Thank you notes

16
Jan
2010

Recently a friend of a friend did a professional favor for me (hooking me up with the right person for an interview) and my friend suggested I send a thank you note. I was going to send a note along electronically when my friend suggested that an actual thank you card/note on paper with pen (handwritten no less) would be better. I have no actual thank you cards on hand and I am loathe to kill trees this way and most importantly, I detest my own handwriting. I haven’t handwritten anything other than very short notes in a very long time. Everything is tapped out on a keyboard and perfectly legible, except my signature, which is never meant to be legible. A signature is not about communication, it is artistic self-expression, and no matter how little it resembles your name, it is clearly your own.

I believe my aversion to handwriting first developed when I was living in France almost 20 years ago. There they practice (or at least practiced) the pseudo-science of Graphology (handwriting analysis), and believed they could glean all manner of things about the psychological profile of someone by whether or not they dotted their i’s or crossed their t’s and so forth. If someone was sloppy in handwriting, they were sloppy in life. I spent painful hours writing every cover letter over and over again until it looked almost perfect, oftentimes writing against the edge of a ruler. Better to be seen as too detail oriented and OCD than not enough, especially when applying for a job in an Architect’s office.

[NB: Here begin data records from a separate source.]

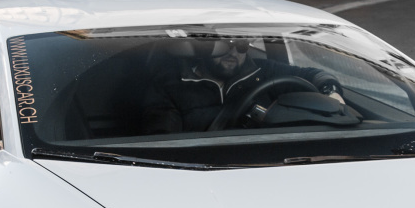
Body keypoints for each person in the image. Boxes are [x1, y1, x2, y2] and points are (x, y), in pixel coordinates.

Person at [142, 37, 345, 134]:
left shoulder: (264, 71)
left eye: (241, 46)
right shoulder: (171, 86)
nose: (233, 53)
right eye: (224, 45)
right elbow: (163, 142)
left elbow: (314, 75)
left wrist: (332, 93)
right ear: (205, 47)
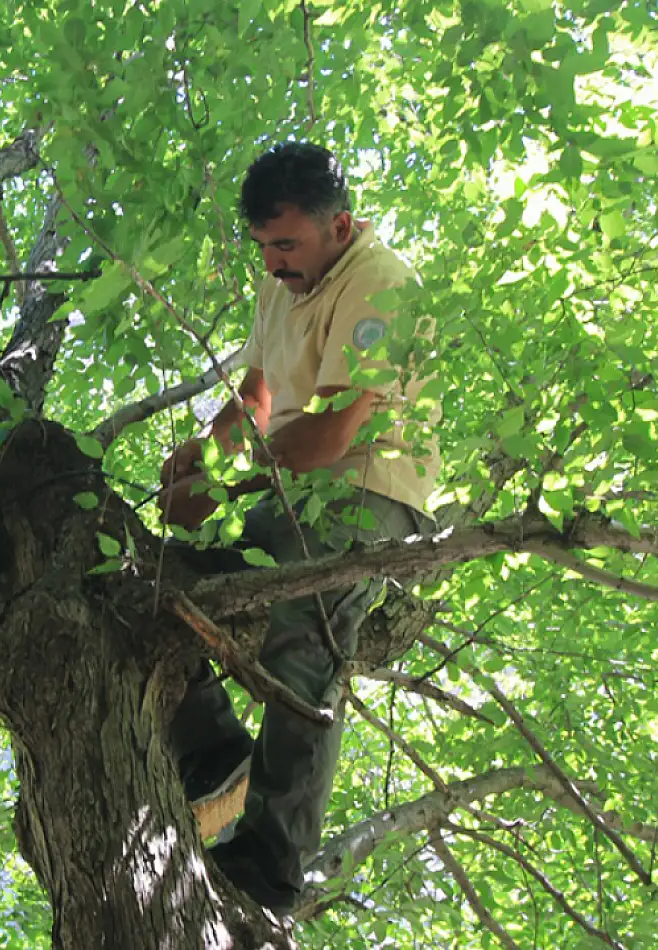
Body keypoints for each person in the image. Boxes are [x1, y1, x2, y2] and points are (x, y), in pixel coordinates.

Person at [159, 142, 441, 913]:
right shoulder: (278, 289)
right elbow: (253, 400)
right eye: (263, 247)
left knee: (302, 639)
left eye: (286, 245)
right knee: (152, 585)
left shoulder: (381, 283)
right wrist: (197, 464)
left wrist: (225, 487)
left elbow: (329, 436)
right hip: (283, 493)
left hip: (367, 494)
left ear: (340, 225)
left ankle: (272, 866)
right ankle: (216, 756)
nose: (275, 263)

To this day, other than the occasional diary entry, I am loathe to write out long letters for other people’s consumption. And my handwriting has suffered I am sure from the years of non-use. These days I think my handwriting looks as if it were scratched out by a blind Tourette’s patient with a meth addiction. I have no intention of sending something of that sort to someone I actually want to thank. Far better to use my verbal/writing skills composing something that can actually be deciphered when viewed, and where the form will not get in the way of the content.

As a compromise, I told my friend that I would embed the whole thing in a lovely card-like pdf that he can print out or send along if he so desires, and I will even affix an electronic image of my signature to it, giving it that homey, creative, just slightly insane touch. Etiquette and propriety maintained, crisis averted.